Love and miss you Simon, Fly High our great Eagle
Zoe Berensztein • Mar 24, 2016 at 12:33 pm
During The Outsiders, I had the pleasure of seeing Simon almost every day for 3 months. I’m proud to say that in that short time he made an extremely positive impact on my life. Simon had the ability to make you laugh in a way that made you forget about your problems; during the show, every time I was stressed out it was always him who made me feel better. Simon made you feel good about yourself. There are few people who never seem to be sad, never radiate negative energy, never bring you down, but I can honestly say that he was one of them. There is no way to summarize how special he was, or how epically his absence will be felt. What I can say is that Simon truly had a heart of gold, and anyone who was his friend, his cast mate, his classmate, or had any interaction with him at all is truly lucky to have encountered such a wonderful person. And to all of these people, I truly hope that after you have grieved and cried, you can remember how much laughter he brought to us and feel his spirit with us forever.
Nothing gold can stay.
Abbi Feiner • Mar 24, 2016 at 10:48 am
My first really meeting Simon, I walked out of my house and found him with my sister, both of them hitting different objects with sticks. In situations like that, you can’t help but burst into laughter. I don’t think that there’s a better way to describe the kind of person he was. He was bubbley, funny, kind, and never failed to make people smile. I’m going to miss him.
See ya, Simon. Nothing gold can stay.
Sheila McDermott-Sipe • Mar 24, 2016 at 8:27 am
“I don’t believe in dying
though, I too shall die.
And violets like castanets
will echo me” – Sonia Sanchez
I know that Simon’s antics and vibrant personality will always continue to echo with all of his friends and family. When I saw the students in the hallway this morning as well as many of my 1st period students wearing beanies, Simon’s spirit was certainly alive in this building.

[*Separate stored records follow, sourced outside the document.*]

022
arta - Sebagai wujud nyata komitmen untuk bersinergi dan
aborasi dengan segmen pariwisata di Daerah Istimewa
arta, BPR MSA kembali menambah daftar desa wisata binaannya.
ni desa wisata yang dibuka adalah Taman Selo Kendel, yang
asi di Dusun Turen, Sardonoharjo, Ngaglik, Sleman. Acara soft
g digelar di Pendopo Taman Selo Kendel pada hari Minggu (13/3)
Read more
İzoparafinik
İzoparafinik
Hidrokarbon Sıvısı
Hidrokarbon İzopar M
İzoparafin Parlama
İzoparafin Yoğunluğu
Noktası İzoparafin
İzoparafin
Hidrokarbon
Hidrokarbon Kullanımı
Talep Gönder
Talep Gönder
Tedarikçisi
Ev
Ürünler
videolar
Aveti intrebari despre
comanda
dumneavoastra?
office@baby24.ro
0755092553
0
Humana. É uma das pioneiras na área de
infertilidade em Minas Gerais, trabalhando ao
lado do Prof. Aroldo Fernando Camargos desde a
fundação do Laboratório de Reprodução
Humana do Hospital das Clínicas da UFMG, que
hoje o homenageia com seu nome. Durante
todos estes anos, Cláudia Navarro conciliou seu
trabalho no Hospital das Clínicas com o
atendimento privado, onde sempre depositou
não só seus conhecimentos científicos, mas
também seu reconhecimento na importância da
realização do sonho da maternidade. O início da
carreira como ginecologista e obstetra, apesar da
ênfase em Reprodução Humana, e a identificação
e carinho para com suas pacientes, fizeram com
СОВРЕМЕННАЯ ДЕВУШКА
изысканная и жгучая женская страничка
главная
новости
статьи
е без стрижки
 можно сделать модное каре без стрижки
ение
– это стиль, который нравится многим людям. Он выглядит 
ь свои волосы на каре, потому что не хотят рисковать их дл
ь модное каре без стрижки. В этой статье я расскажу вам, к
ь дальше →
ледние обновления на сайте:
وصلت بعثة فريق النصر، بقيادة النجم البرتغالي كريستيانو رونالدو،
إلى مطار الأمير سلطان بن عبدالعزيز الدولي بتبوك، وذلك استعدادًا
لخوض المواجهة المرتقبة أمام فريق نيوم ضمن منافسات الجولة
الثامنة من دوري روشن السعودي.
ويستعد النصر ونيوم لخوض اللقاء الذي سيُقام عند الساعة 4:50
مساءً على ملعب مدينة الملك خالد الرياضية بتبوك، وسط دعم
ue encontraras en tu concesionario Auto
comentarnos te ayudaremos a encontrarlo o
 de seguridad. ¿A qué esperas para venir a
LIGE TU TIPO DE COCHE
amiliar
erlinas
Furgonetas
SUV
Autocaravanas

My daughter Olivia was close to Simon during junior high at Batchelor Middle School and the name Simon was spoken so often in our house with laughter and admiration that he was a legend before I even had the chance to meet him. I was so glad that I was able to see him on stage in the role of Johnny. He was outstanding in this very demanding role, and this young, talented, playful person has left us all way too soon. The world will not be the same without him.